Psychodynamic theory focuses on exposing unconscious relations through a process of seemingly irrelevant associations. While the relationship between these associations is not apparent to the patient, the analyst uses them to expose the subject's unconscious patterns of thought that they do not seemingly use or that prevent expression of their true desires.
The most basic method of psychoanalysis is free association in which the patient says anything that remotely crosses their mind. While this can include dreams, fantasy and other elaborate descriptions, it may also be a free association of words or concepts. Meanwhile, the analyst simply listens, taking notes and looking for hidden connections between the ideas presented by the patient. It is these relationships between ideas that are the focus of the analyst, and which profoundly impact the patient's behavior. Whether the analysis is simply for research or treatment, the analyst will remain aloof from the patient's association, commenting only when necessary to maintain empathy, while remaining neutral.

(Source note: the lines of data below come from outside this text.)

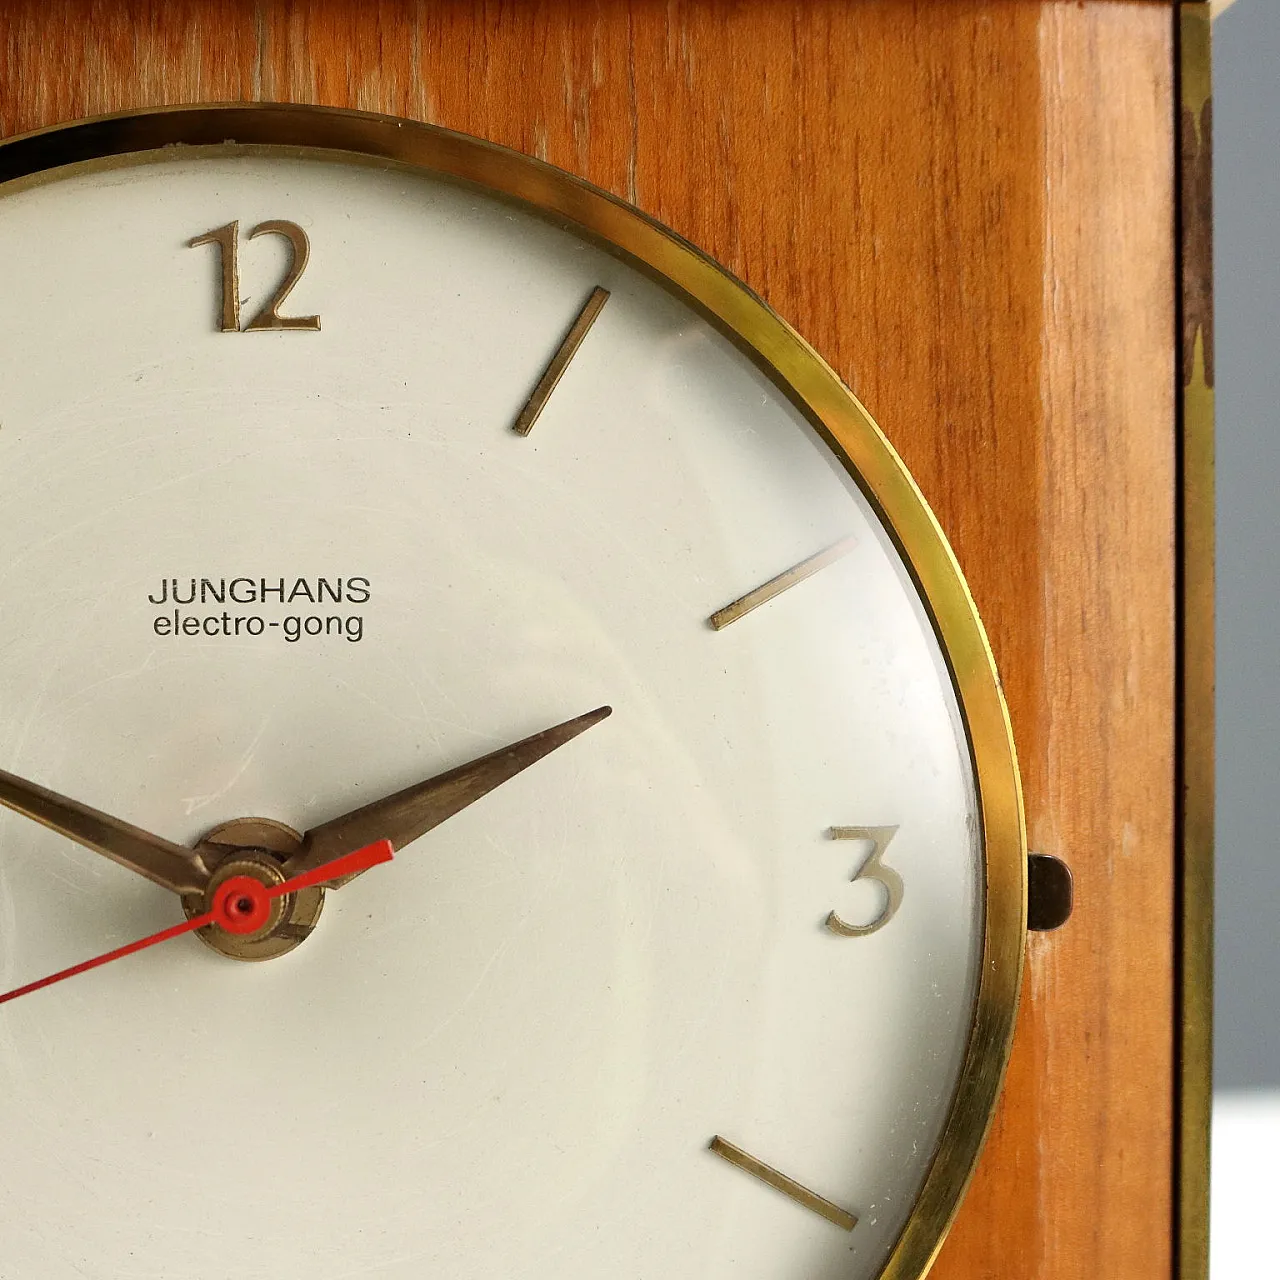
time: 9:10
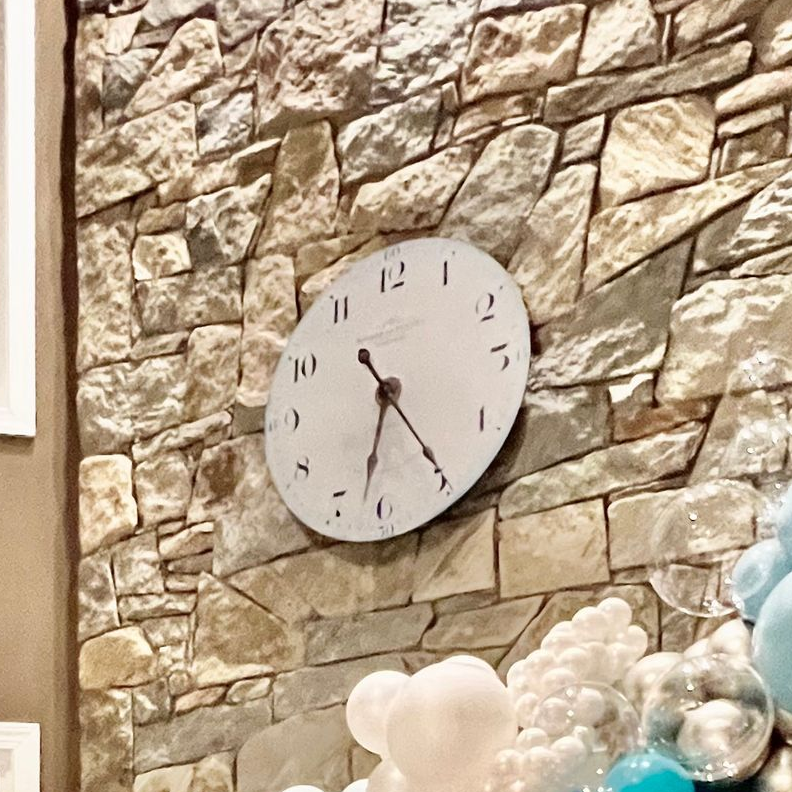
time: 6:24
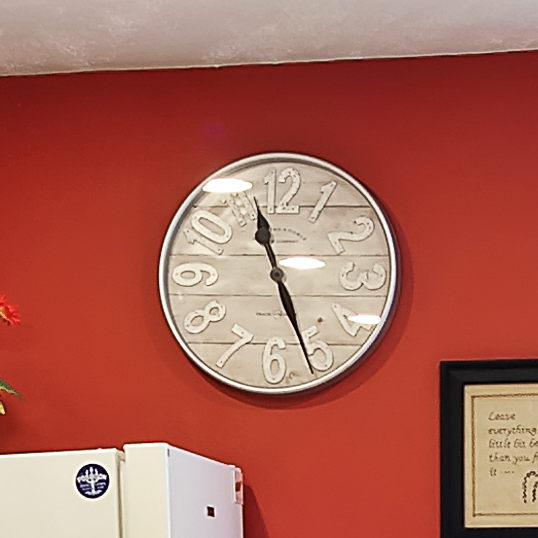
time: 11:26
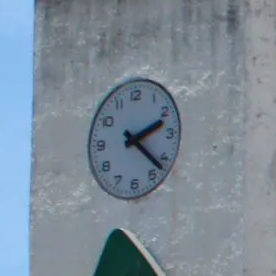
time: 2:22
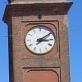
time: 3:09
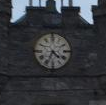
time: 4:34
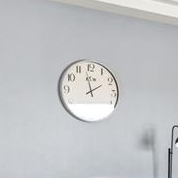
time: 1:58
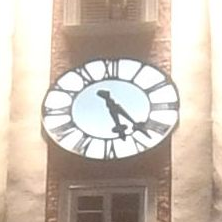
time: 5:22
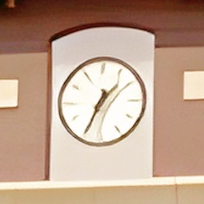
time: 1:34
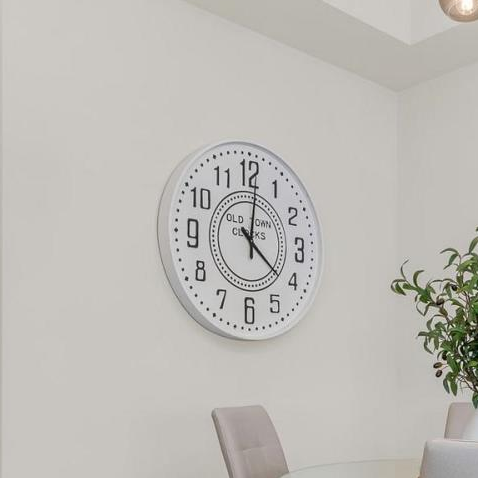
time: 4:01
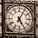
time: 5:05
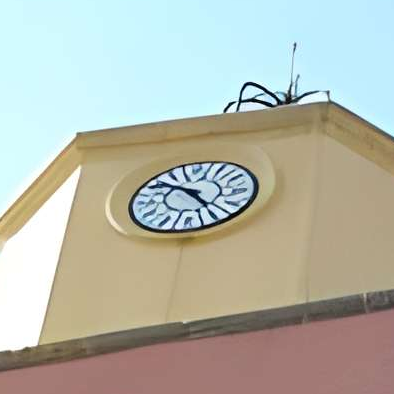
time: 10:24
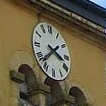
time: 3:38
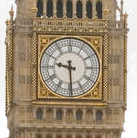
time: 9:29
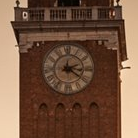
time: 2:21
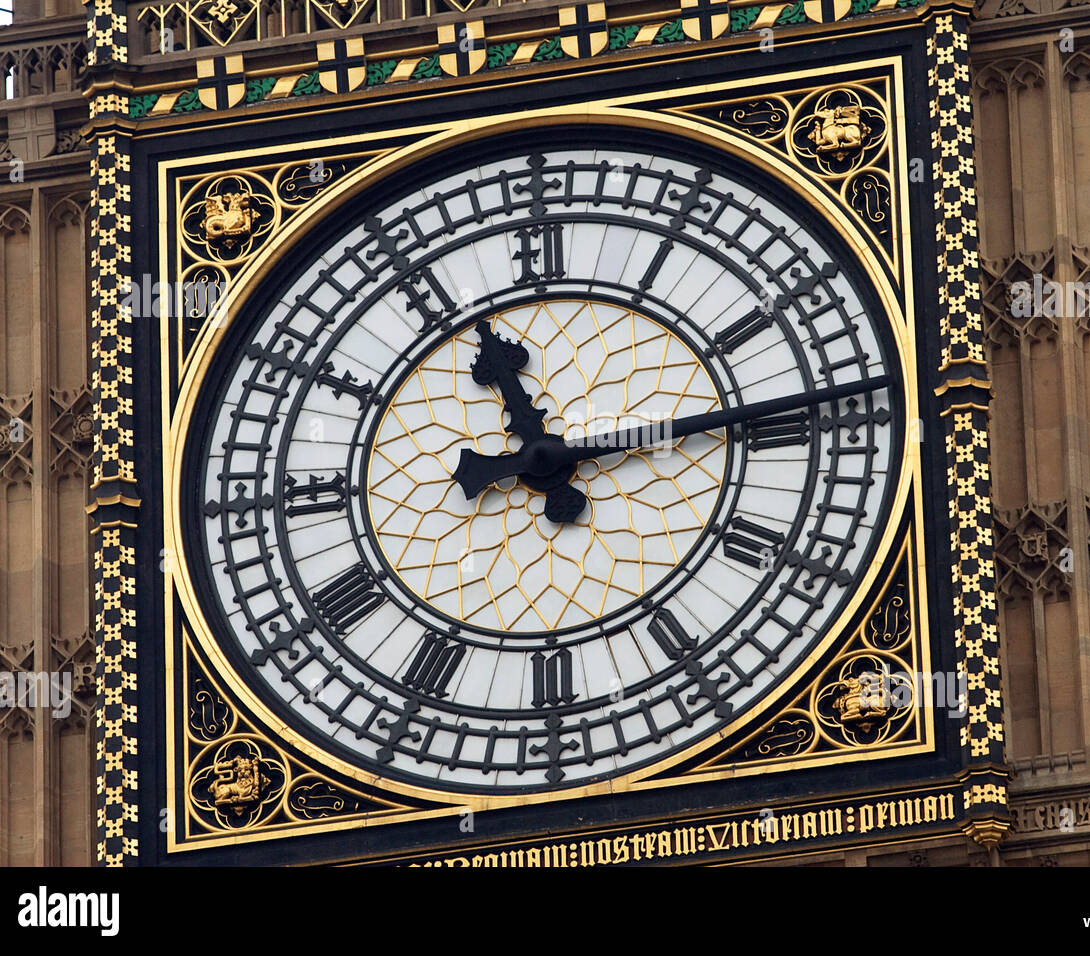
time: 11:13
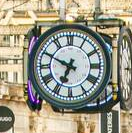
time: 6:49
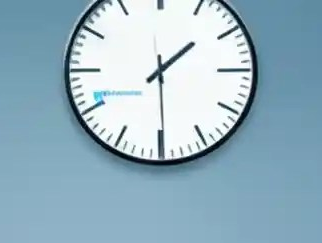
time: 1:29
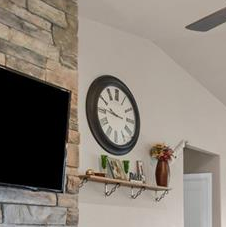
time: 9:45
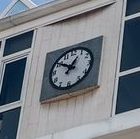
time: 12:50
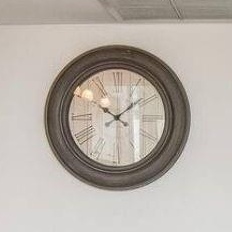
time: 10:07
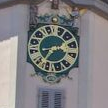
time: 2:36
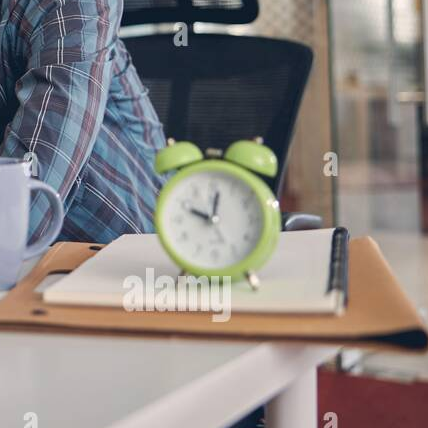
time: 10:01
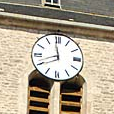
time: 11:41
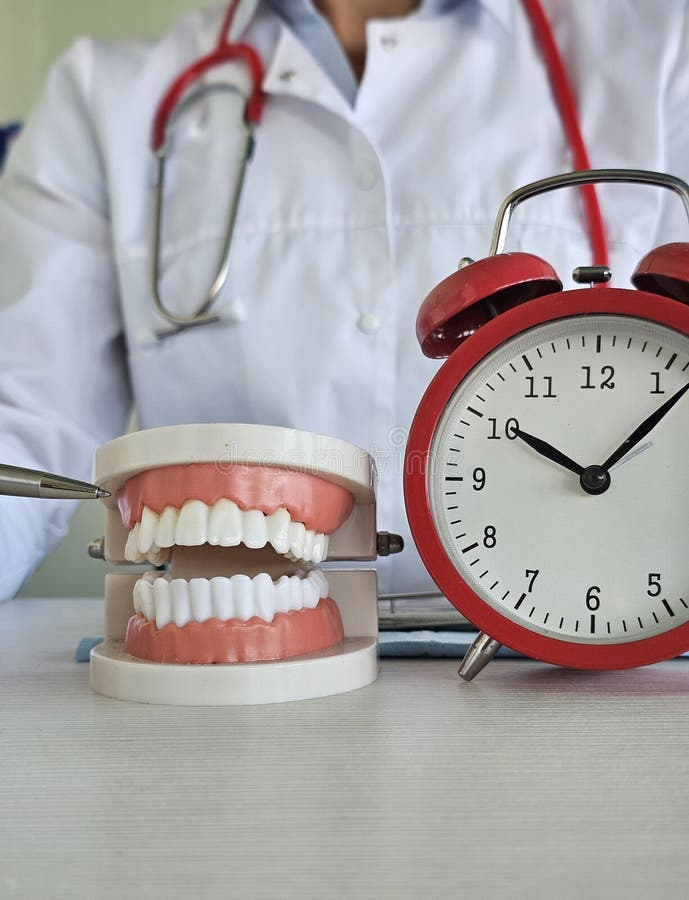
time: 10:07
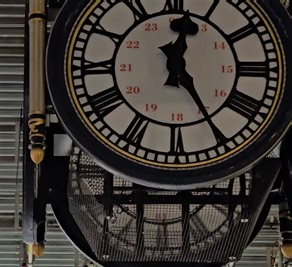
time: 12:24
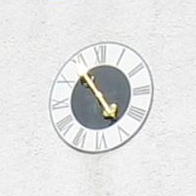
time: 4:53
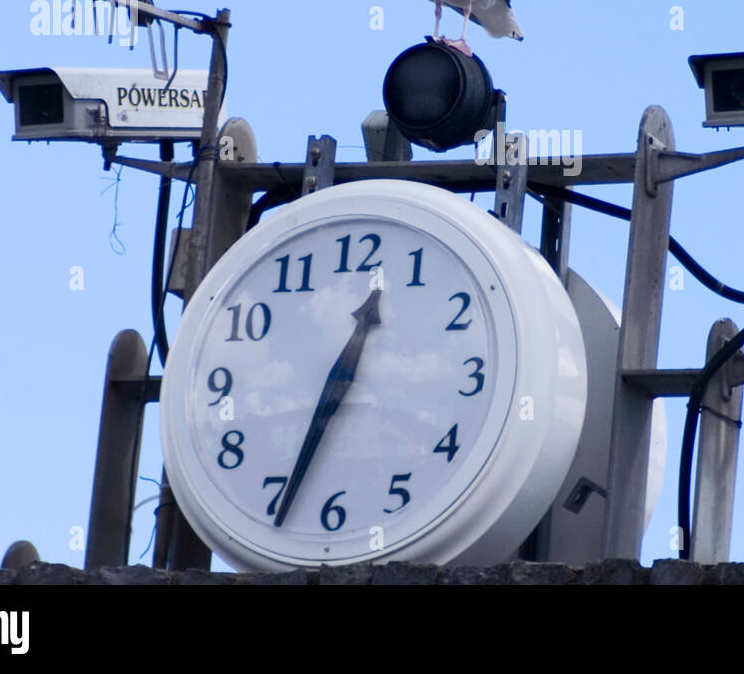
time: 12:33
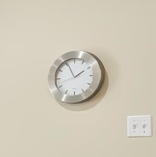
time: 1:55
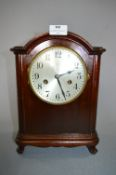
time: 2:26
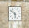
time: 5:51
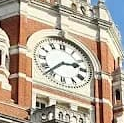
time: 2:37
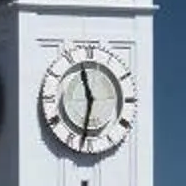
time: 11:32
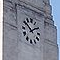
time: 1:51
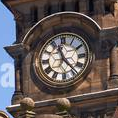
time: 11:23
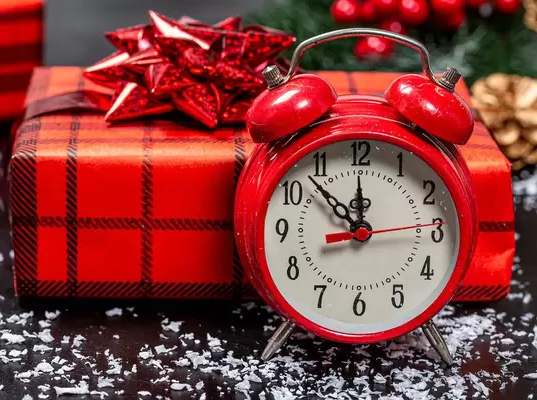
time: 11:52
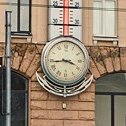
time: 3:43
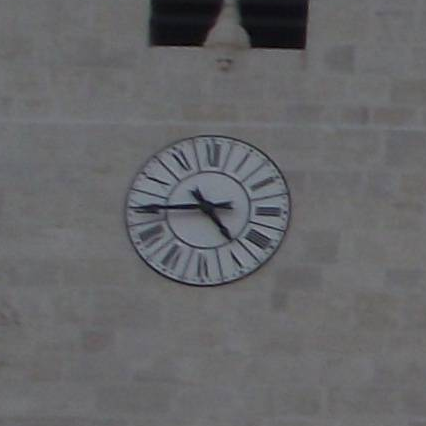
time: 4:44
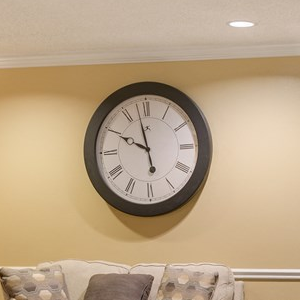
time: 9:57
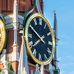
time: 7:49
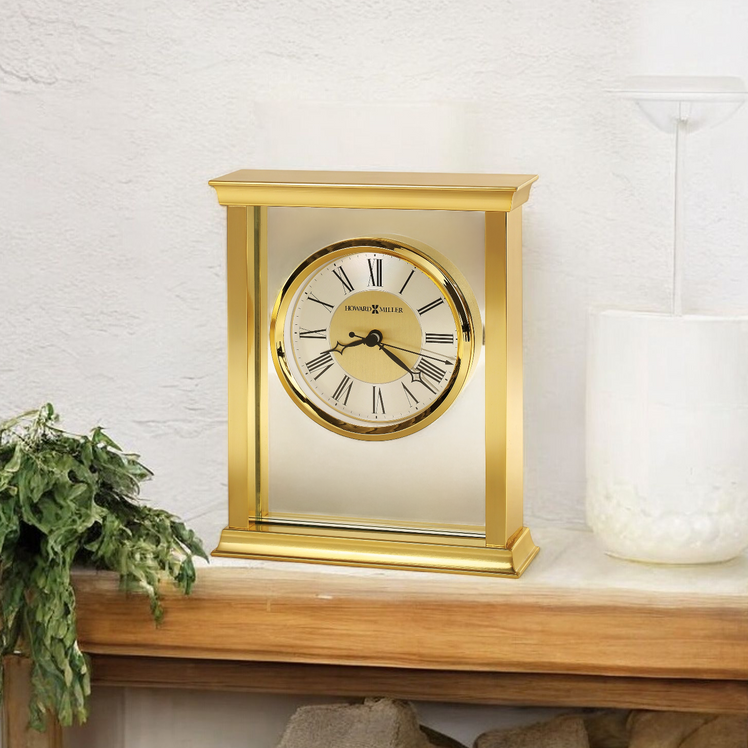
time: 8:21
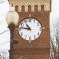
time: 10:47
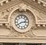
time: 2:40
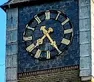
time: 7:24
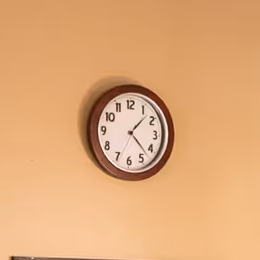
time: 1:22
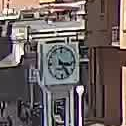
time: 3:24
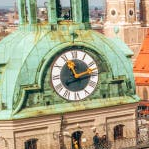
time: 11:12
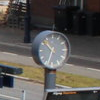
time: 10:33
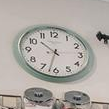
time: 10:32
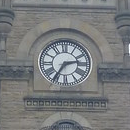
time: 2:35
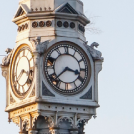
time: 3:37
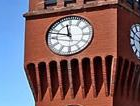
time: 11:47
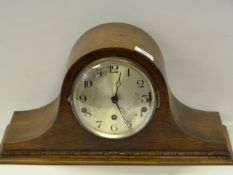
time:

The behavioristic approach to psychology relies on the premise of behavior as a reflection of the mind, though influenced by outside forces. Such forces exert influence upon free will, affecting a change in behavior, through association (relationships of ideas) or reinforcement (support of ideas).
The most famous behaviorist experiment is also one of the simplest example, in which Ivan Pavlov induced such a significant association in dogs (test subjects), that they would salivate at the sound of a ringing bell, because he had taught them to associate the sound with food. Emphasis within the behaviorist approach itself range from simply observing behavior as a convenient heuristic of psychological research, a branch that uses only behavior to gauge psychological processes, and a third that only behavior is relevant to the study of the human mind, as less observable terms refer only to behavior.
The humanistic theory of psychology is the successor to both behavioristic and psychoanalytic approaches. Primarily, it refutes the practice of analyzing quantitative data in the study of human behavior with an approach focused on the qualitative aspects of that research.
The roots and inspiration of the Humanistic approach lie partly in the existential movement (of art and philosophy).